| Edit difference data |

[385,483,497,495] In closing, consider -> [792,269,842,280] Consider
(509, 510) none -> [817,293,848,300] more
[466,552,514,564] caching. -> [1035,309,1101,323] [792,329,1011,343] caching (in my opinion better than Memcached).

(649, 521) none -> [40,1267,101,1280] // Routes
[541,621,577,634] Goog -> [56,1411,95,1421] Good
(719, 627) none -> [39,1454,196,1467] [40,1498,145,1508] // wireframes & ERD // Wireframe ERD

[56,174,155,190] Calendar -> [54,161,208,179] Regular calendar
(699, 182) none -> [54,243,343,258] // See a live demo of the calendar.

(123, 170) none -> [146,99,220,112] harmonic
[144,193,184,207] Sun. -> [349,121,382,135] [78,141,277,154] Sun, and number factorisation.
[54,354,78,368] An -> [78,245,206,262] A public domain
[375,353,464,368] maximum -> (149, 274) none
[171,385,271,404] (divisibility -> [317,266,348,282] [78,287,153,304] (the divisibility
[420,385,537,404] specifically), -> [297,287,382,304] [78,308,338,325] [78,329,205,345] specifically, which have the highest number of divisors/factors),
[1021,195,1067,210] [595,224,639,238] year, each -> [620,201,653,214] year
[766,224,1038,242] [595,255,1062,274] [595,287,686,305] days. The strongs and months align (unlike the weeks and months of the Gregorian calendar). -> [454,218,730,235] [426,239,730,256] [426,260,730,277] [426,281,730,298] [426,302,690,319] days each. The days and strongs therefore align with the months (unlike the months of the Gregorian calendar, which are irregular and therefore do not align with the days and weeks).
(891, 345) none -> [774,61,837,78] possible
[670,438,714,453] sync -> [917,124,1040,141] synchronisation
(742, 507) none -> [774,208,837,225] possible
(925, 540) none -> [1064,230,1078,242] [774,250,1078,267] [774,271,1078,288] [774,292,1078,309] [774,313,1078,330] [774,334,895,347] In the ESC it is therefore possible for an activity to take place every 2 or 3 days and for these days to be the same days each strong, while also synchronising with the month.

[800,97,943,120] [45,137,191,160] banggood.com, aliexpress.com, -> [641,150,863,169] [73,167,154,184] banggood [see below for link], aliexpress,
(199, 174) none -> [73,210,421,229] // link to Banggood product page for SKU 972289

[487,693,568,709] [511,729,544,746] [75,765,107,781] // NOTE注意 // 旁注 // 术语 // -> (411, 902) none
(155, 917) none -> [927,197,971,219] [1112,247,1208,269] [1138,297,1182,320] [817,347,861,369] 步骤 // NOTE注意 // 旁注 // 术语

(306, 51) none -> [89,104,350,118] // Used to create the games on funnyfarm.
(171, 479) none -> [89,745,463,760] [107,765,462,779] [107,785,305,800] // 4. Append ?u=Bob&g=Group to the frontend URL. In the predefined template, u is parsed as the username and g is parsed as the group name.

| Your instructions |
Nothing should be returned except the lines from the one containing "(199, 174) none" through the last line of the data, each restated word for word.

| Answer |
(199, 174) none -> [73,210,421,229] // link to Banggood product page for SKU 972289

[487,693,568,709] [511,729,544,746] [75,765,107,781] // NOTE注意 // 旁注 // 术语 // -> (411, 902) none
(155, 917) none -> [927,197,971,219] [1112,247,1208,269] [1138,297,1182,320] [817,347,861,369] 步骤 // NOTE注意 // 旁注 // 术语

(306, 51) none -> [89,104,350,118] // Used to create the games on funnyfarm.
(171, 479) none -> [89,745,463,760] [107,765,462,779] [107,785,305,800] // 4. Append ?u=Bob&g=Group to the frontend URL. In the predefined template, u is parsed as the username and g is parsed as the group name.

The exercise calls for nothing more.